▶ [Instructions for the task]:
Once the pictures are set aside, reproduce the remaining data exactly.

Records contained in a dataset
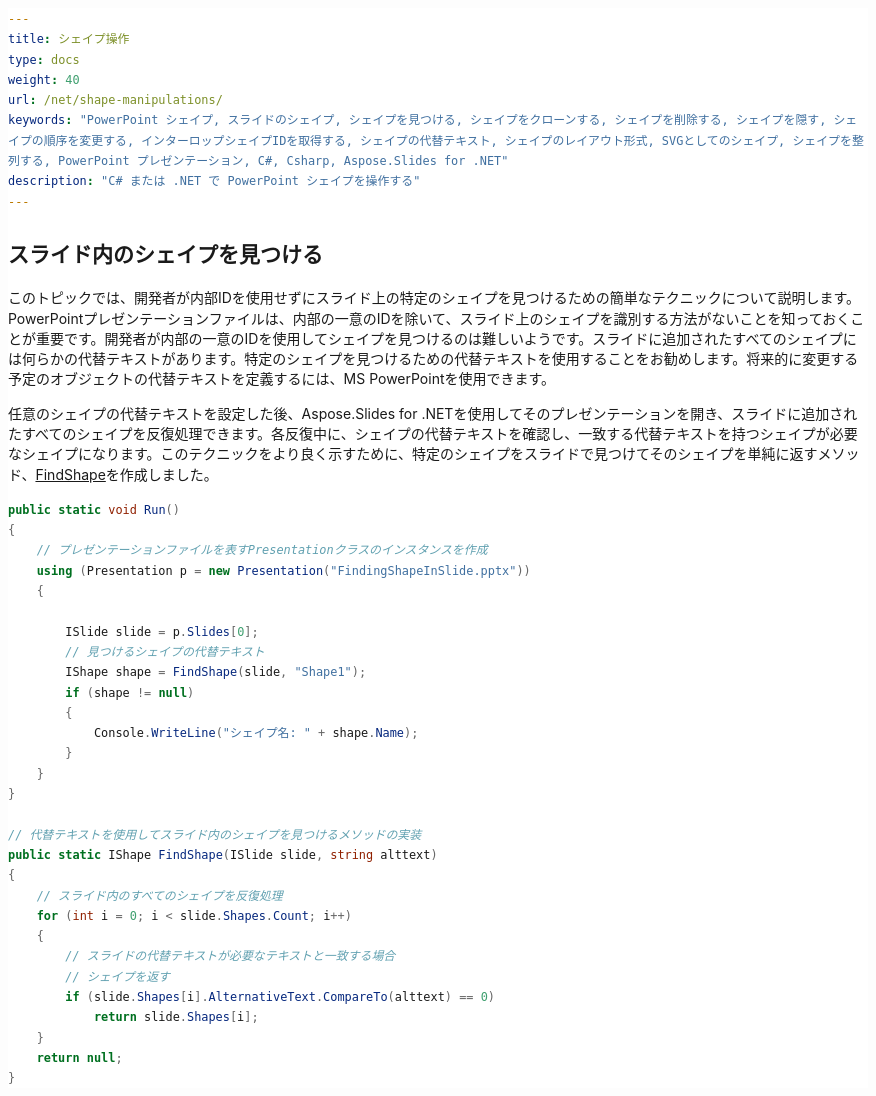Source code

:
 ```yaml
---
title: シェイプ操作
type: docs
weight: 40
url: /net/shape-manipulations/
keywords: "PowerPoint シェイプ, スライドのシェイプ, シェイプを見つける, シェイプをクローンする, シェイプを削除する, シェイプを隠す, シェイプの順序を変更する, インターロップシェイプIDを取得する, シェイプの代替テキスト, シェイプのレイアウト形式, SVGとしてのシェイプ, シェイプを整列する, PowerPoint プレゼンテーション, C#, Csharp, Aspose.Slides for .NET"
description: "C# または .NET で PowerPoint シェイプを操作する"
---
```


## **スライド内のシェイプを見つける**
このトピックでは、開発者が内部IDを使用せずにスライド上の特定のシェイプを見つけるための簡単なテクニックについて説明します。PowerPointプレゼンテーションファイルは、内部の一意のIDを除いて、スライド上のシェイプを識別する方法がないことを知っておくことが重要です。開発者が内部の一意のIDを使用してシェイプを見つけるのは難しいようです。スライドに追加されたすべてのシェイプには何らかの代替テキストがあります。特定のシェイプを見つけるための代替テキストを使用することをお勧めします。将来的に変更する予定のオブジェクトの代替テキストを定義するには、MS PowerPointを使用できます。

任意のシェイプの代替テキストを設定した後、Aspose.Slides for .NETを使用してそのプレゼンテーションを開き、スライドに追加されたすべてのシェイプを反復処理できます。各反復中に、シェイプの代替テキストを確認し、一致する代替テキストを持つシェイプが必要なシェイプになります。このテクニックをより良く示すために、特定のシェイプをスライドで見つけてそのシェイプを単純に返すメソッド、[FindShape](https://reference.aspose.com/slides/net/aspose.slides.util/slideutil/findshape/#findshape_1)を作成しました。

```c#
public static void Run()
{
    // プレゼンテーションファイルを表すPresentationクラスのインスタンスを作成
    using (Presentation p = new Presentation("FindingShapeInSlide.pptx"))
    {

        ISlide slide = p.Slides[0];
        // 見つけるシェイプの代替テキスト
        IShape shape = FindShape(slide, "Shape1");
        if (shape != null)
        {
            Console.WriteLine("シェイプ名: " + shape.Name);
        }
    }
}
        
// 代替テキストを使用してスライド内のシェイプを見つけるメソッドの実装
public static IShape FindShape(ISlide slide, string alttext)
{
    // スライド内のすべてのシェイプを反復処理
    for (int i = 0; i < slide.Shapes.Count; i++)
    {
        // スライドの代替テキストが必要なテキストと一致する場合
        // シェイプを返す
        if (slide.Shapes[i].AlternativeText.CompareTo(alttext) == 0)
            return slide.Shapes[i];
    }
    return null;
}
```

▶ [Response box]:
Source code

:
 ```yaml
---
title: シェイプ操作
type: docs
weight: 40
url: /net/shape-manipulations/
keywords: "PowerPoint シェイプ, スライドのシェイプ, シェイプを見つける, シェイプをクローンする, シェイプを削除する, シェイプを隠す, シェイプの順序を変更する, インターロップシェイプIDを取得する, シェイプの代替テキスト, シェイプのレイアウト形式, SVGとしてのシェイプ, シェイプを整列する, PowerPoint プレゼンテーション, C#, Csharp, Aspose.Slides for .NET"
description: "C# または .NET で PowerPoint シェイプを操作する"
---
```


## **スライド内のシェイプを見つける**
このトピックでは、開発者が内部IDを使用せずにスライド上の特定のシェイプを見つけるための簡単なテクニックについて説明します。PowerPointプレゼンテーションファイルは、内部の一意のIDを除いて、スライド上のシェイプを識別する方法がないことを知っておくことが重要です。開発者が内部の一意のIDを使用してシェイプを見つけるのは難しいようです。スライドに追加されたすべてのシェイプには何らかの代替テキストがあります。特定のシェイプを見つけるための代替テキストを使用することをお勧めします。将来的に変更する予定のオブジェクトの代替テキストを定義するには、MS PowerPointを使用できます。

任意のシェイプの代替テキストを設定した後、Aspose.Slides for .NETを使用してそのプレゼンテーションを開き、スライドに追加されたすべてのシェイプを反復処理できます。各反復中に、シェイプの代替テキストを確認し、一致する代替テキストを持つシェイプが必要なシェイプになります。このテクニックをより良く示すために、特定のシェイプをスライドで見つけてそのシェイプを単純に返すメソッド、[FindShape](https://reference.aspose.com/slides/net/aspose.slides.util/slideutil/findshape/#findshape_1)を作成しました。

```c#
public static void Run()
{
    // プレゼンテーションファイルを表すPresentationクラスのインスタンスを作成
    using (Presentation p = new Presentation("FindingShapeInSlide.pptx"))
    {

        ISlide slide = p.Slides[0];
        // 見つけるシェイプの代替テキスト
        IShape shape = FindShape(slide, "Shape1");
        if (shape != null)
        {
            Console.WriteLine("シェイプ名: " + shape.Name);
        }
    }
}
        
// 代替テキストを使用してスライド内のシェイプを見つけるメソッドの実装
public static IShape FindShape(ISlide slide, string alttext)
{
    // スライド内のすべてのシェイプを反復処理
    for (int i = 0; i < slide.Shapes.Count; i++)
    {
        // スライドの代替テキストが必要なテキストと一致する場合
        // シェイプを返す
        if (slide.Shapes[i].AlternativeText.CompareTo(alttext) == 0)
            return slide.Shapes[i];
    }
    return null;
}
```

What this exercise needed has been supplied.